→ Dataset records
>>>

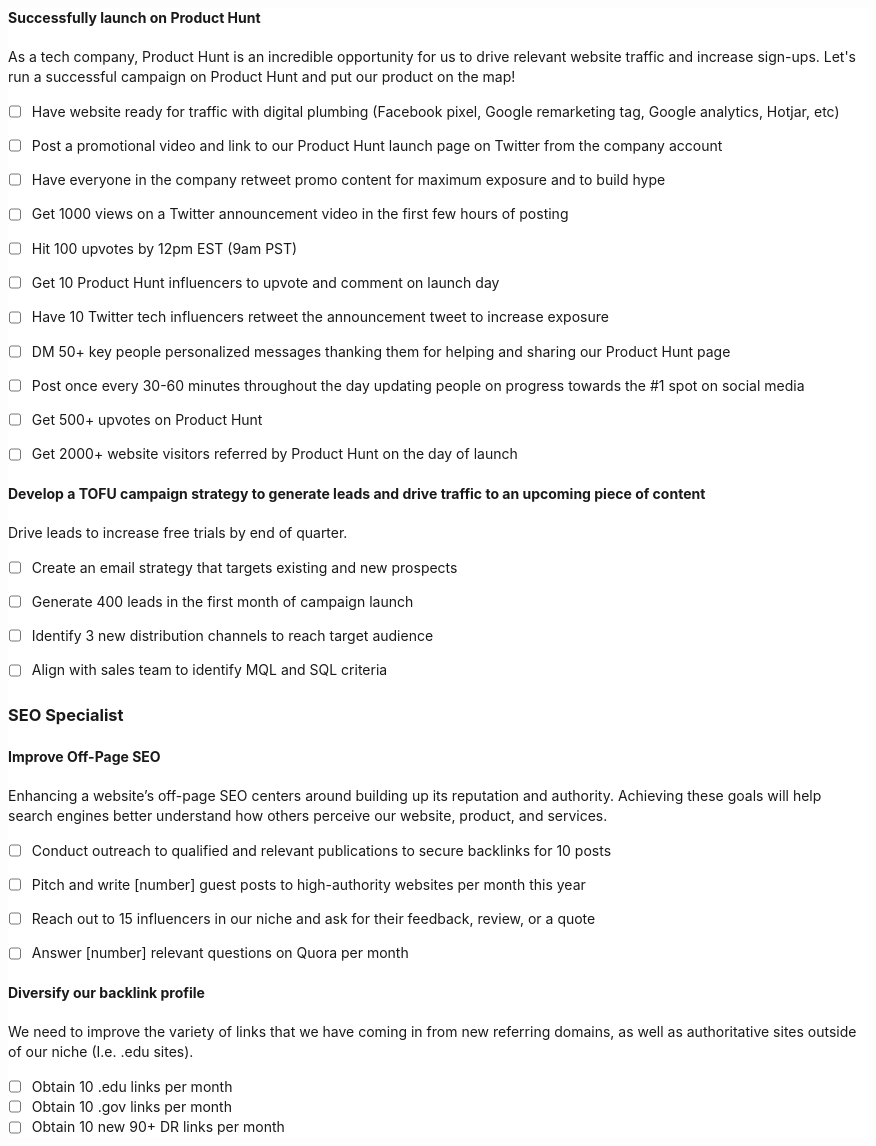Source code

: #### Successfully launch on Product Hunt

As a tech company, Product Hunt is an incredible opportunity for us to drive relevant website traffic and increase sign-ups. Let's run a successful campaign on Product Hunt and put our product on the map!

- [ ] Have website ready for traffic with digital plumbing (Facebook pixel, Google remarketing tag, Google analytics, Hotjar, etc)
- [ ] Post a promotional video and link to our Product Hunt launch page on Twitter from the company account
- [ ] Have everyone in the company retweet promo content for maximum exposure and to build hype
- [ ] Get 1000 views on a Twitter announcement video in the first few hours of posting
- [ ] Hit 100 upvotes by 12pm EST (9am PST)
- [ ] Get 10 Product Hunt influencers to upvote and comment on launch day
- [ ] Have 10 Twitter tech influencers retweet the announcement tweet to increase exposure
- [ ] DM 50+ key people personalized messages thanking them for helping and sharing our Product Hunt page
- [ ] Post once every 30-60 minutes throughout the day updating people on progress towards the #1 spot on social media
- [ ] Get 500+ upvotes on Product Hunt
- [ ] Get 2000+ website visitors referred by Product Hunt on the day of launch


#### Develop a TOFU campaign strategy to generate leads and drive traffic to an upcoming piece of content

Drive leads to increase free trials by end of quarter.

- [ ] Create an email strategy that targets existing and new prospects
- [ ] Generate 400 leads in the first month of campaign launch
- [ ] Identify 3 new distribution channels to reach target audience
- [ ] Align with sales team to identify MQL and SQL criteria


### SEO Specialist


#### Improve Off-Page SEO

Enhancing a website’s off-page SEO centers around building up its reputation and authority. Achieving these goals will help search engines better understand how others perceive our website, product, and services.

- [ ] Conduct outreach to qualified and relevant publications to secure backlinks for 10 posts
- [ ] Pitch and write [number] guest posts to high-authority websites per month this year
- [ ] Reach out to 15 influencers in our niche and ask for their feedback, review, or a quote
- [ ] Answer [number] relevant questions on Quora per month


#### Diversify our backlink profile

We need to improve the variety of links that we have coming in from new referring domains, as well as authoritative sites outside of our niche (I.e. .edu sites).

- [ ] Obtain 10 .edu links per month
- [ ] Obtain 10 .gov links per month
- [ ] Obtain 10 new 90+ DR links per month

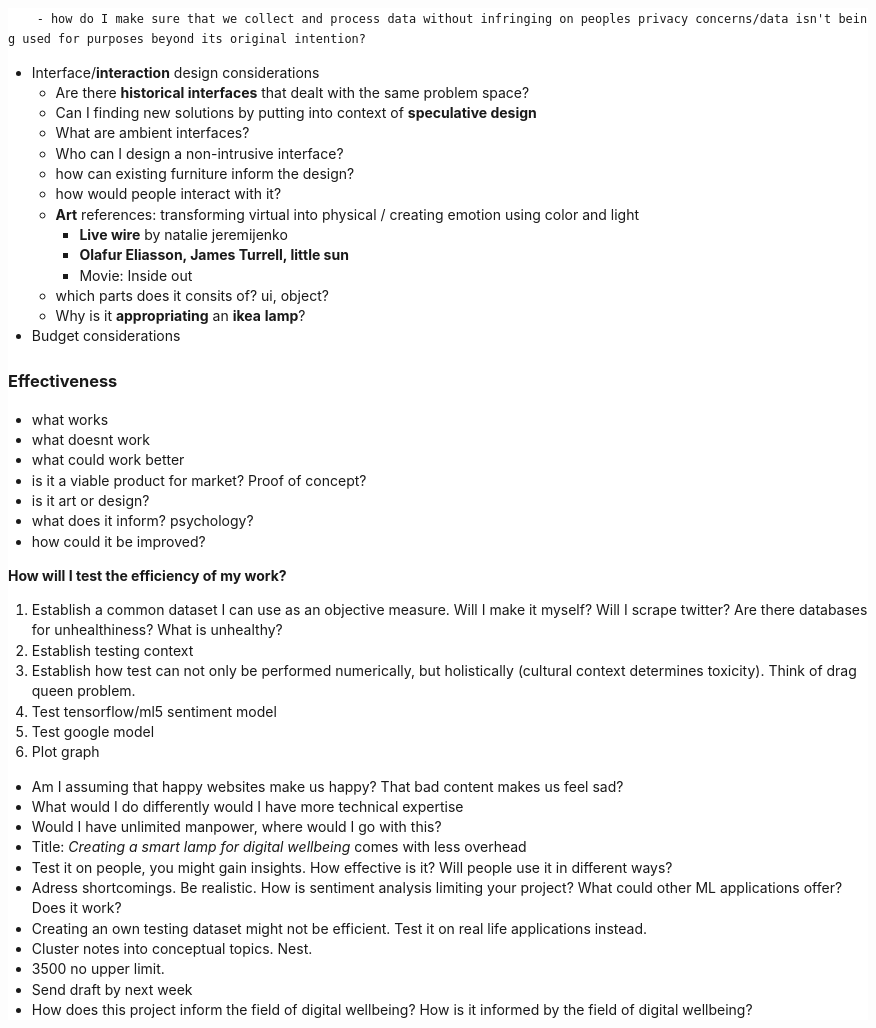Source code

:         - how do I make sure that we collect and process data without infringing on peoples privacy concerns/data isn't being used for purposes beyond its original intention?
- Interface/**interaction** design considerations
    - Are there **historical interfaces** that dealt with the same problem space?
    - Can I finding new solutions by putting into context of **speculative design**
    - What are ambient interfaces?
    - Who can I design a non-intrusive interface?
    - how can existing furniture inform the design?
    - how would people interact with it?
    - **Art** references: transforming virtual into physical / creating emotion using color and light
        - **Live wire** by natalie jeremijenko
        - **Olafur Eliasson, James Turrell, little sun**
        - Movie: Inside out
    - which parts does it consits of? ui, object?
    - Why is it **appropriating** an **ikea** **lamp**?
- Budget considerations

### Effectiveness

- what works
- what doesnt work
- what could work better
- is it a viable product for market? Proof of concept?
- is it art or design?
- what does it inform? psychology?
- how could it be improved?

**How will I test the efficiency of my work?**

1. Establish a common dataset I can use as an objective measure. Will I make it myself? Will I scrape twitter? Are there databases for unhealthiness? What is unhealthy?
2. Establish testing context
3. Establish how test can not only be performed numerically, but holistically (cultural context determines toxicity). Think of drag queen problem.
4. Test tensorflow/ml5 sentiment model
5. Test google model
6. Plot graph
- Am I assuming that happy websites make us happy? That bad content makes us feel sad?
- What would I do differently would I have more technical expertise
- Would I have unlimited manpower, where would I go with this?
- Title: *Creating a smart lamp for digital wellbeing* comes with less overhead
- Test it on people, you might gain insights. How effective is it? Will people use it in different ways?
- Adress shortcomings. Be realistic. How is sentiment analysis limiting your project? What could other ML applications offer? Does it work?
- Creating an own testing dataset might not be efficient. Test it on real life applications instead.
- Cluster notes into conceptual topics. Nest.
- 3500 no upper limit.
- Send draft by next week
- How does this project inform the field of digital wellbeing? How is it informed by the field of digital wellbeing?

<<<

→ Exercise aim
All lines of the entries above where "problem" turns up should be reported.

→ Completed task
    - Are there **historical interfaces** that dealt with the same problem space?
3. Establish how test can not only be performed numerically, but holistically (cultural context determines toxicity). Think of drag queen problem.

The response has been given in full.